Loïe Fuller nasce a Fullersburg, Illinois, circondata da uomini, cavalli e natura. Il destino, però, interrompe presto l’equilibrio di quella vita e, dopo la morte del padre, Loïe cerca di trovare una sistemazione dalla madre, anche se tra le due donne non scorre affatto buon sangue. Nel frattempo, la sua passione per il movimento, la danza, i colori e le coreografie le farà maturare velocemente un vero talento per lo spettacolo. Pur senza aver mai fatto studi appositi, Loïe si cimenterà infatti a lungo come attrice teatrale e danzatrice in spettacoli folkloristici, vaudeville, circhi, burlesque e teatro di varietà. Una passione che unita al suo talento creativo le farà lasciare l’America per raggiungere la Francia della Belle Epoque, dove otterrà un successo davvero sorprendente grazie alle sue esibizioni, creazioni cariche di energia e magia, veri e propri spettacoli visivi e cromatici che lei stessa ideava facendo bozzetti e immaginando non solo i vestiti da indossare ma anche i movimenti da eseguire. Ballerina originale e di talento e coreografa di sé stessa, la ragazza si spingerà fin oltre i limiti delle proprie possibilità pur di stupire e guadagnarsi un posto nel prestigioso Folies-Bergère di Parigi. A segnare, però, il corso della sua vita (e carriera) sarà il rapporto con il suo protettore Louis e (soprattutto) l’incontro con Isadora Duncan (interpretata da Lily-Rose Melody Depp – figlia del celebre attore), ballerina classica di grande talento e assetata di successo che colpirà l’attenzione (non solo) di Loïe, rubandole la scena e determinando un cambiamento sostanziale tanto nella sua carriera quanto nella sua vita.

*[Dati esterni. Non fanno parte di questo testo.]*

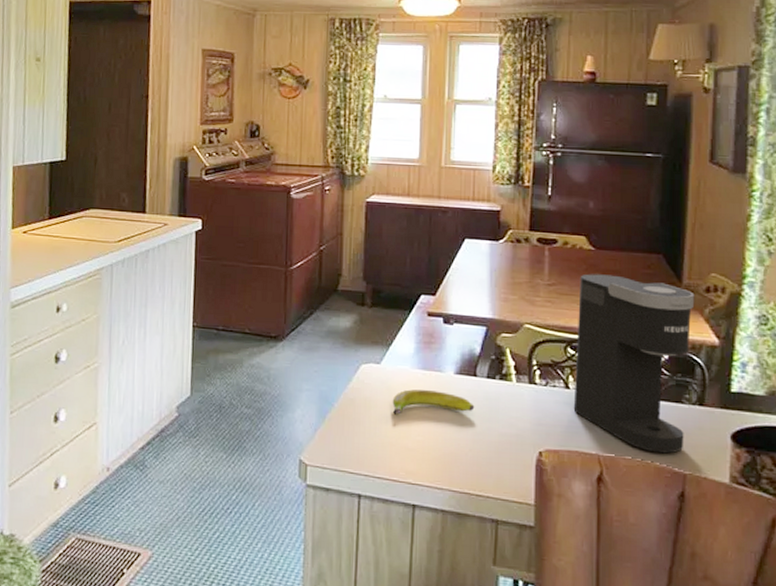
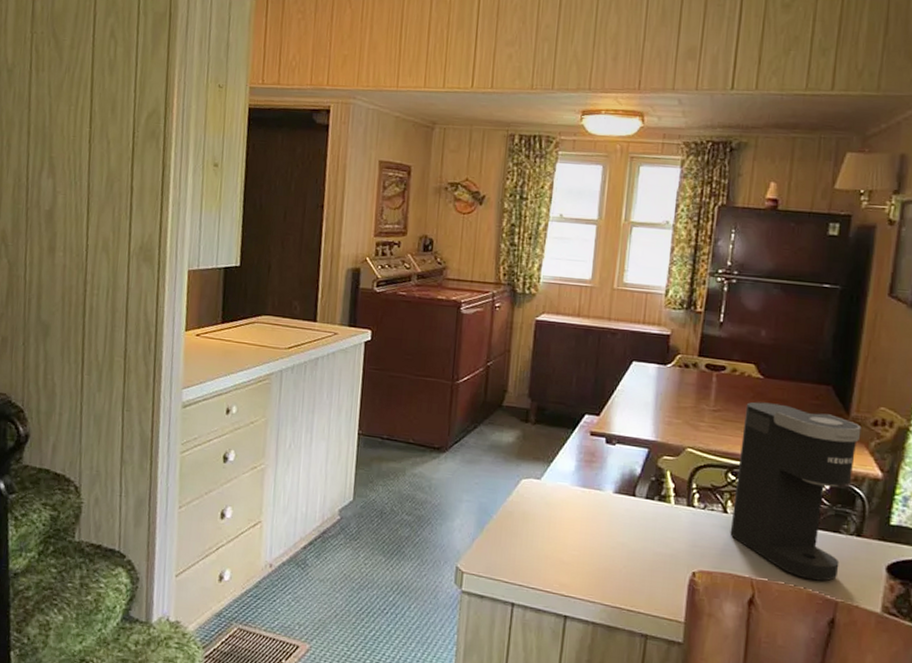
banana: present [392,389,475,415] -> none [550,505,632,530]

Basato sulla vera storia di Loïe Fuller, La Danseuse, è l’opera prima della giovane regista francese Stephanie Di Giusto presentata nella sezione Un certain regard del Festival di Cannes 2016. 

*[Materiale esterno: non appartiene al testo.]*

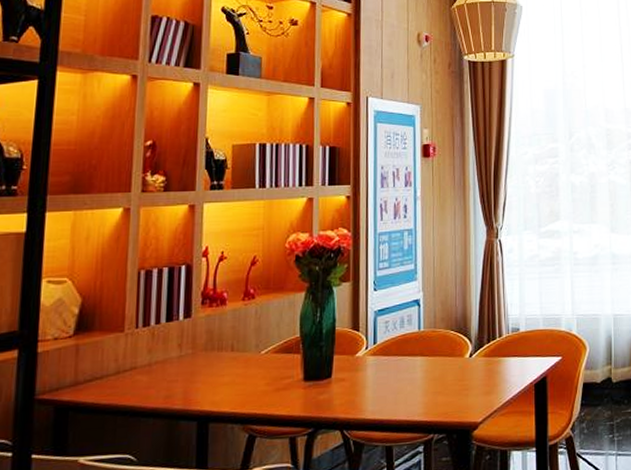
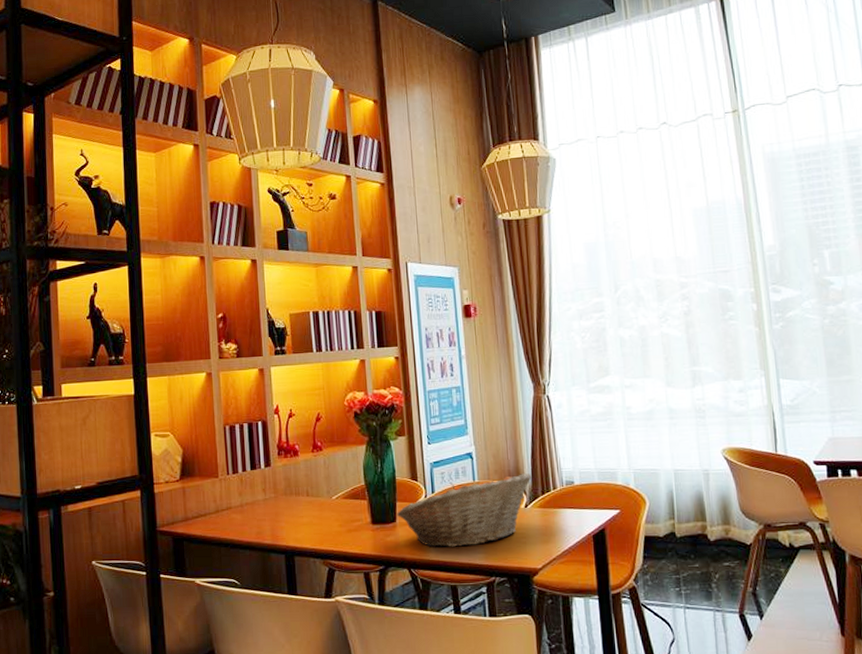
fruit basket: none [333,320,479,405] -> present [397,472,532,548]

Ambientata alla fine del 18° secolo, la storia segue la trasformazione della protagonista Loïe Fuller da ragazza ‘semi-selvaggia’ della provincia americana a protagonista assoluta della scena artistica francese, divenuta vera icona del tempo nonché musa ispiratrice per veri maestri dell’arte come Toulouse-Lautrec o i fratelli Lumière. 

Lo sviluppo del racconto nel passaggio da abiti campagnoli e sdruciti a lustrini e paillette è interessante ma canonico, aderente ai ‘costumi’ e allo schema della storia, parabola di donna salita alla ribalta in una società dove per il gentil sesso era difficile non solo emergere ma perfino vivere dignitosamente. 

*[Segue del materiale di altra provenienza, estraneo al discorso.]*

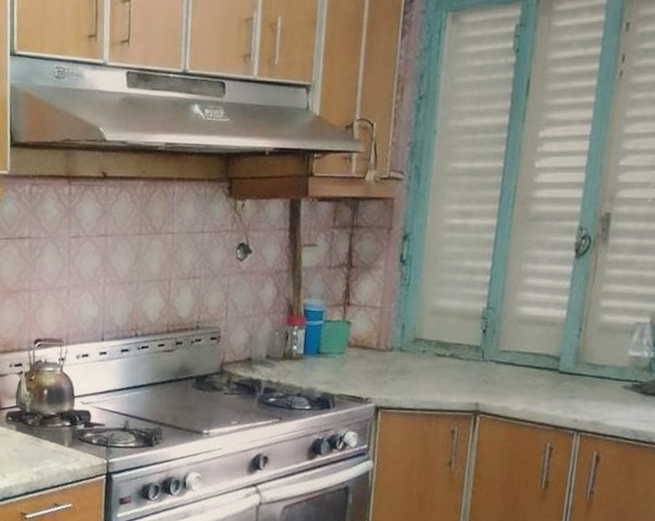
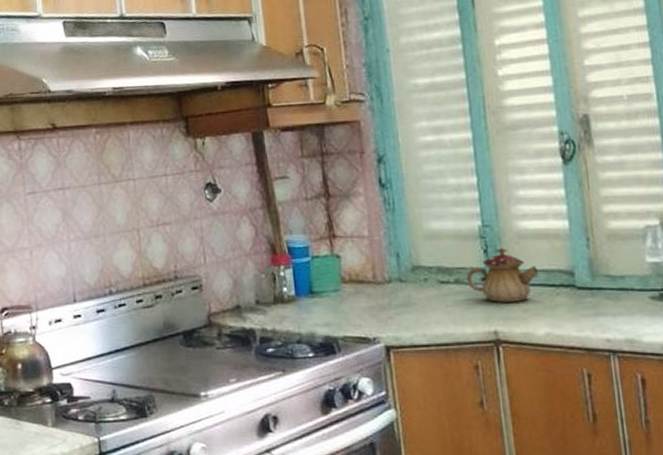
teapot: none [461,330,529,379] -> present [466,248,539,302]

A dare valore aggiunto al film della Di Giusto è sicuramente il gusto per l’arte, un’estetica raffinata che nelle coreografie e nella scelta di una regia elegante, compita, garantisce alla narrazione una certa suadenza. Elemento che risalta soprattutto nei momenti ‘in scena’. Insieme al tripudio di musiche, colori, complici fedeli del successo della Fuller, c’è poi la presenza scenica della protagonista Soko, cantante e attrice francese di origine polacca che regala qui un’interpretazione partecipata, intensa, in grado di cogliere gli slanci così come i momenti d’ombra del suo personaggio. Un’interpretazione che soprattutto in chiusura regala al film un picco d’emozione, rievocando in serie tutte quelle storie di donne battutesi oltre i tempi e le convenzioni sociali.

L’esegesi tragica e romantica di un’eroina d’altri tempi spesasi totalmente nell’arte e per l’arte. Un’opera delicata pure nelle sue declinazioni più tragiche, e una regista in divenire che forse val la pena di tenere d’occhio.